While domestic energy note No. 1 is intended to ensure that, in the future, electrically heated dwellings will not give rise to major problems, the difficulties which have arisen in our existing electrically heated housing stock remain. The working party is therefore concentrating at present on what advice it can give to housing authorities on remedial measures where problems have arisen. A note will be issued in the near future.
The hon. Member mentioned the com plaint, which I am afraid is a common one, that the housing cost yardstick is so stringent that it forces housing authorities to select electric heating because of its lower capital cost. It is inevitable that accusations of this sort will be levelled at any system of cost control, but the yardstick allows for a choice of heating systems complying with the Parker Morris standards. It provides for an overall sum to cover all the costs of the whole scheme. There is no allowance specifically allo- cated for heating systems. There is sufficient room within the yardstick to install, for example, gas radiator systems. In fact, many authorities are doing this.
I am aware of the tendering difficulties in the Northern Region about which the hon. Gentleman spoke—indeed, he has referred me to these matters on many occasions—and particularly the difficulties in the smaller projects necessary because of the scattered nature of his constituency.
As the hon. Gentleman knows, since 1975 the Department has carried out a quarterly review of the yardstick levels relating to the various regions, and over the last year we have taken special steps to respond to difficulties which have emerged in the Northern Region. In the most recent review, the yardstick for the North was increased, taking the increase to the basic yardstick level together with the adjustment to the regional variations, by over 9 per cent. in average terms compared with the national average of 6 per cent.
I hope that this substantial increase will alleviate many local difficulties. In the meantime, as we said in the housing review Green Paper we would—and I listened carefully to the hon. Member’s comments about the yardstick—we are considering new methods of cost control to replace the present system.

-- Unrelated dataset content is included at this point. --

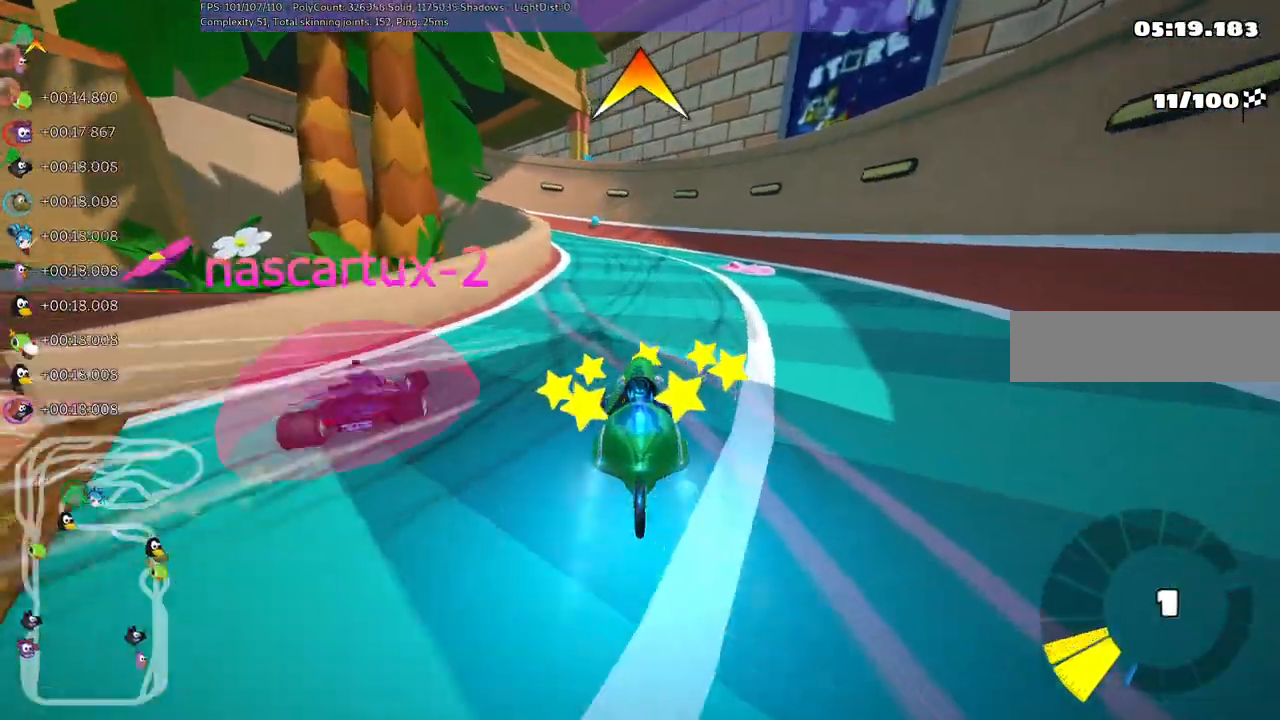
{"keys": ["m", "right", "up"], "events": [[33, "right", "down"], [183, "right", "up"], [283, "left", "down"], [283, "m", "down"], [367, "right", "down"], [417, "left", "up"]]}
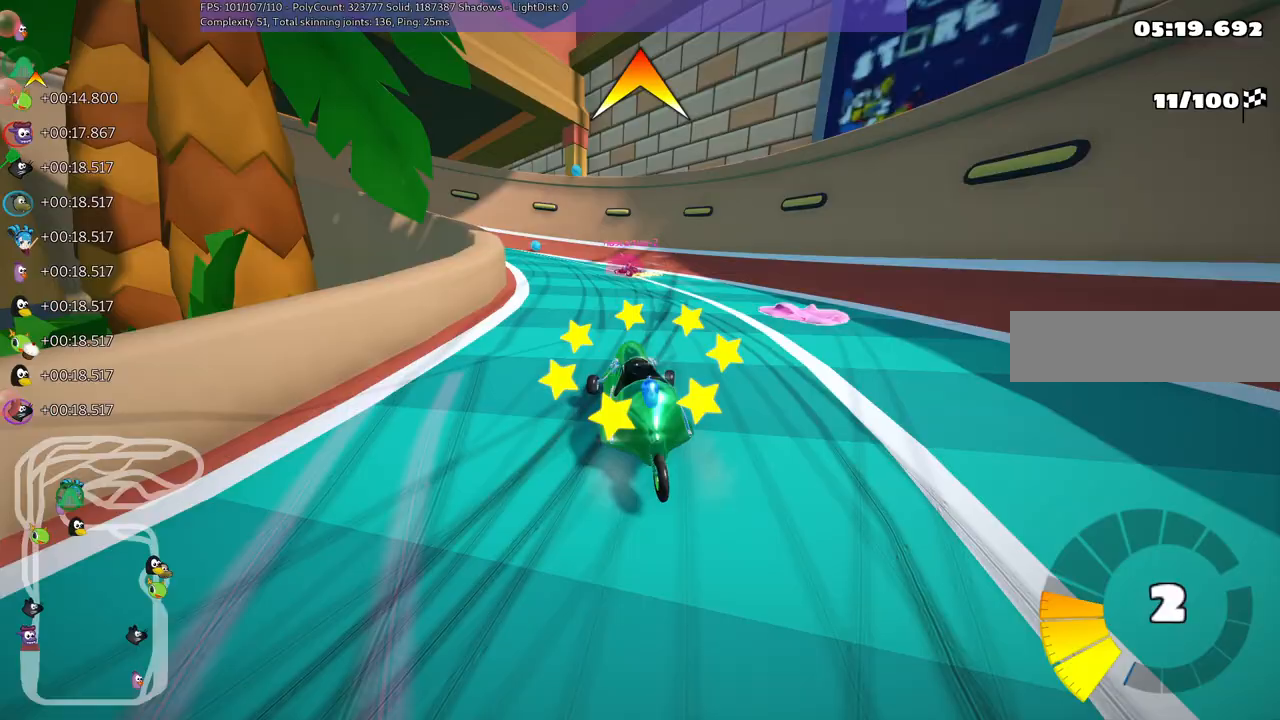
{"keys": ["m", "right", "up"], "events": [[67, "left", "down"], [467, "left", "up"]]}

The other difficult matter is the extent to which housing authorities are able to finance any necessary remedial measures from within tightly drawn limits on public expenditure. The new system of housing investment programmes gives local authorities much more freedom to utilise resources to meet local problems and priorities, and this flexibility should help those authorities where this particular problem is causing difficulty. Authorities are able to put additional roof insulation, for which they can receive subsidy, in electrically heated dwellings which have suffered major problems. This will mean that it will be possible to bring loft insulation in these dwellings up to a high standard. Authorities are also able to do this under the new public sector housing energy conservation programme if the dwellings are presently uninsulated.
Much progress has been made since the war in improving not only the supply but the standards of housing in this country. It is a matter for serious concern—I am glad that the hon. Member has raised it, and I share his concern—when families move into modern homes anticipating better living conditions, including central heating, and they are faced with a combination of excessive costs as well as a lack of comfort coupled with extensive dampness and condensation.
We are tackling the problem with some urgency. We are working with local housing authorities to find a reasonable solution.